Start Given data

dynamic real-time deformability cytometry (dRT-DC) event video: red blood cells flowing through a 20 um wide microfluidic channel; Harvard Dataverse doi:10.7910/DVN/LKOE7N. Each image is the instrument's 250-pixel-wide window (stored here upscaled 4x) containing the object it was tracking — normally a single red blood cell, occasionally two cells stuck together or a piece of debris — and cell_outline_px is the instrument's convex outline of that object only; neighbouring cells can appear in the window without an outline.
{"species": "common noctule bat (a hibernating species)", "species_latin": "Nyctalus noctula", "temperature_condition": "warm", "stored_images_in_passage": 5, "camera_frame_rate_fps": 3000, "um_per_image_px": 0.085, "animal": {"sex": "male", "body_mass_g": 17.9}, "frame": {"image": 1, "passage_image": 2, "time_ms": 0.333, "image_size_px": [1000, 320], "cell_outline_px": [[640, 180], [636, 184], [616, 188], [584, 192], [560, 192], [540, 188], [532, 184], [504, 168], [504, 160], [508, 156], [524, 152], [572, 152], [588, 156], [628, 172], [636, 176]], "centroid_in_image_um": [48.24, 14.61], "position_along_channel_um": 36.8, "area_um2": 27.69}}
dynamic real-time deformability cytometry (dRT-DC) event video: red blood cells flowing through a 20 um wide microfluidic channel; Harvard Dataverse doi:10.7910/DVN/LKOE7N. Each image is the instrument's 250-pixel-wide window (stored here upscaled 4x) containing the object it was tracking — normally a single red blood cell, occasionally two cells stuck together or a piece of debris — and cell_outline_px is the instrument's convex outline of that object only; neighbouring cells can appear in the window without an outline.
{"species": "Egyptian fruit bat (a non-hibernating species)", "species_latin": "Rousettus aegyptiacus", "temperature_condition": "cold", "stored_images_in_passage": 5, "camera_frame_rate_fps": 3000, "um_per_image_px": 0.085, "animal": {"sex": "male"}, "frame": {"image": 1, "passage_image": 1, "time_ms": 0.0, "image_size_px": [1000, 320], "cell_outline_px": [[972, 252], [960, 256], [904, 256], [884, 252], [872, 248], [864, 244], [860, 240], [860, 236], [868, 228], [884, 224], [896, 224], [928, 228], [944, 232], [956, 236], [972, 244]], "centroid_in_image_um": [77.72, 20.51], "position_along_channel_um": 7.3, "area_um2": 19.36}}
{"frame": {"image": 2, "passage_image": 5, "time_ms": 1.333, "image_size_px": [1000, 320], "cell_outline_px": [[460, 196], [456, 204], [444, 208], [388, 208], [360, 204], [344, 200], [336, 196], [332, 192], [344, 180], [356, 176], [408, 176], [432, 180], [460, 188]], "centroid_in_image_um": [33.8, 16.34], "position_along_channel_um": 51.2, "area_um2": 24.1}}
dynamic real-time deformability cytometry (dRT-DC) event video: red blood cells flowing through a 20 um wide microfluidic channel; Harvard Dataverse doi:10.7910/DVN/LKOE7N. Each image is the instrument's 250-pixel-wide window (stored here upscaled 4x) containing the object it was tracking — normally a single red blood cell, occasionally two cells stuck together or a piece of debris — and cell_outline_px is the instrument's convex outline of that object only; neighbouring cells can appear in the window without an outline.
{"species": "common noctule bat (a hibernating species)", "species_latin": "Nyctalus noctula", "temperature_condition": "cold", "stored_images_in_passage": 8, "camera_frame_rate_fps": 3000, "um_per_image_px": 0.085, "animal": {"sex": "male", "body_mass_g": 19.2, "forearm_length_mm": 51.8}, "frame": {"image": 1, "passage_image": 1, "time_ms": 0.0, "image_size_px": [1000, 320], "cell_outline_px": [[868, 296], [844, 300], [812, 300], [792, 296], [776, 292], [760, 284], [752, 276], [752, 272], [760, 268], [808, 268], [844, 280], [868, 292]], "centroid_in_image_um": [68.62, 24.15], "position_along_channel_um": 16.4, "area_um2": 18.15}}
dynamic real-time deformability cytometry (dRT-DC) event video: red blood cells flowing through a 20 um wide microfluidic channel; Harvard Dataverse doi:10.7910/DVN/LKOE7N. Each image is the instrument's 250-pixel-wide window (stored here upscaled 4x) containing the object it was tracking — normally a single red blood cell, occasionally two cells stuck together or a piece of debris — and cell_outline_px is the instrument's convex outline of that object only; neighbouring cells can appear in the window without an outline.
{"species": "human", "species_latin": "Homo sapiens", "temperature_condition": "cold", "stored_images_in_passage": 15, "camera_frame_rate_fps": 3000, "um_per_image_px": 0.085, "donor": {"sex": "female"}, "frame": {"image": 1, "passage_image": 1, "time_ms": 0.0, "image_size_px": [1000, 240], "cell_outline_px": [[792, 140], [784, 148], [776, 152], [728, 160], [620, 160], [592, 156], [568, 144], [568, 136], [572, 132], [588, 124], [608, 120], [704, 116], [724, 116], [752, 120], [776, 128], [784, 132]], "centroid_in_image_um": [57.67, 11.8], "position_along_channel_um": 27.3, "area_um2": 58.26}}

End Given data

→ Task objective:
Extract the complete set of records unchanged.

→ Answer:
dynamic real-time deformability cytometry (dRT-DC) event video: red blood cells flowing through a 20 um wide microfluidic channel; Harvard Dataverse doi:10.7910/DVN/LKOE7N. Each image is the instrument's 250-pixel-wide window (stored here upscaled 4x) containing the object it was tracking — normally a single red blood cell, occasionally two cells stuck together or a piece of debris — and cell_outline_px is the instrument's convex outline of that object only; neighbouring cells can appear in the window without an outline.
{"species": "common noctule bat (a hibernating species)", "species_latin": "Nyctalus noctula", "temperature_condition": "warm", "stored_images_in_passage": 5, "camera_frame_rate_fps": 3000, "um_per_image_px": 0.085, "animal": {"sex": "male", "body_mass_g": 17.9}, "frame": {"image": 1, "passage_image": 2, "time_ms": 0.333, "image_size_px": [1000, 320], "cell_outline_px": [[640, 180], [636, 184], [616, 188], [584, 192], [560, 192], [540, 188], [532, 184], [504, 168], [504, 160], [508, 156], [524, 152], [572, 152], [588, 156], [628, 172], [636, 176]], "centroid_in_image_um": [48.24, 14.61], "position_along_channel_um": 36.8, "area_um2": 27.69}}
dynamic real-time deformability cytometry (dRT-DC) event video: red blood cells flowing through a 20 um wide microfluidic channel; Harvard Dataverse doi:10.7910/DVN/LKOE7N. Each image is the instrument's 250-pixel-wide window (stored here upscaled 4x) containing the object it was tracking — normally a single red blood cell, occasionally two cells stuck together or a piece of debris — and cell_outline_px is the instrument's convex outline of that object only; neighbouring cells can appear in the window without an outline.
{"species": "Egyptian fruit bat (a non-hibernating species)", "species_latin": "Rousettus aegyptiacus", "temperature_condition": "cold", "stored_images_in_passage": 5, "camera_frame_rate_fps": 3000, "um_per_image_px": 0.085, "animal": {"sex": "male"}, "frame": {"image": 1, "passage_image": 1, "time_ms": 0.0, "image_size_px": [1000, 320], "cell_outline_px": [[972, 252], [960, 256], [904, 256], [884, 252], [872, 248], [864, 244], [860, 240], [860, 236], [868, 228], [884, 224], [896, 224], [928, 228], [944, 232], [956, 236], [972, 244]], "centroid_in_image_um": [77.72, 20.51], "position_along_channel_um": 7.3, "area_um2": 19.36}}
{"frame": {"image": 2, "passage_image": 5, "time_ms": 1.333, "image_size_px": [1000, 320], "cell_outline_px": [[460, 196], [456, 204], [444, 208], [388, 208], [360, 204], [344, 200], [336, 196], [332, 192], [344, 180], [356, 176], [408, 176], [432, 180], [460, 188]], "centroid_in_image_um": [33.8, 16.34], "position_along_channel_um": 51.2, "area_um2": 24.1}}
dynamic real-time deformability cytometry (dRT-DC) event video: red blood cells flowing through a 20 um wide microfluidic channel; Harvard Dataverse doi:10.7910/DVN/LKOE7N. Each image is the instrument's 250-pixel-wide window (stored here upscaled 4x) containing the object it was tracking — normally a single red blood cell, occasionally two cells stuck together or a piece of debris — and cell_outline_px is the instrument's convex outline of that object only; neighbouring cells can appear in the window without an outline.
{"species": "common noctule bat (a hibernating species)", "species_latin": "Nyctalus noctula", "temperature_condition": "cold", "stored_images_in_passage": 8, "camera_frame_rate_fps": 3000, "um_per_image_px": 0.085, "animal": {"sex": "male", "body_mass_g": 19.2, "forearm_length_mm": 51.8}, "frame": {"image": 1, "passage_image": 1, "time_ms": 0.0, "image_size_px": [1000, 320], "cell_outline_px": [[868, 296], [844, 300], [812, 300], [792, 296], [776, 292], [760, 284], [752, 276], [752, 272], [760, 268], [808, 268], [844, 280], [868, 292]], "centroid_in_image_um": [68.62, 24.15], "position_along_channel_um": 16.4, "area_um2": 18.15}}
dynamic real-time deformability cytometry (dRT-DC) event video: red blood cells flowing through a 20 um wide microfluidic channel; Harvard Dataverse doi:10.7910/DVN/LKOE7N. Each image is the instrument's 250-pixel-wide window (stored here upscaled 4x) containing the object it was tracking — normally a single red blood cell, occasionally two cells stuck together or a piece of debris — and cell_outline_px is the instrument's convex outline of that object only; neighbouring cells can appear in the window without an outline.
{"species": "human", "species_latin": "Homo sapiens", "temperature_condition": "cold", "stored_images_in_passage": 15, "camera_frame_rate_fps": 3000, "um_per_image_px": 0.085, "donor": {"sex": "female"}, "frame": {"image": 1, "passage_image": 1, "time_ms": 0.0, "image_size_px": [1000, 240], "cell_outline_px": [[792, 140], [784, 148], [776, 152], [728, 160], [620, 160], [592, 156], [568, 144], [568, 136], [572, 132], [588, 124], [608, 120], [704, 116], [724, 116], [752, 120], [776, 128], [784, 132]], "centroid_in_image_um": [57.67, 11.8], "position_along_channel_um": 27.3, "area_um2": 58.26}}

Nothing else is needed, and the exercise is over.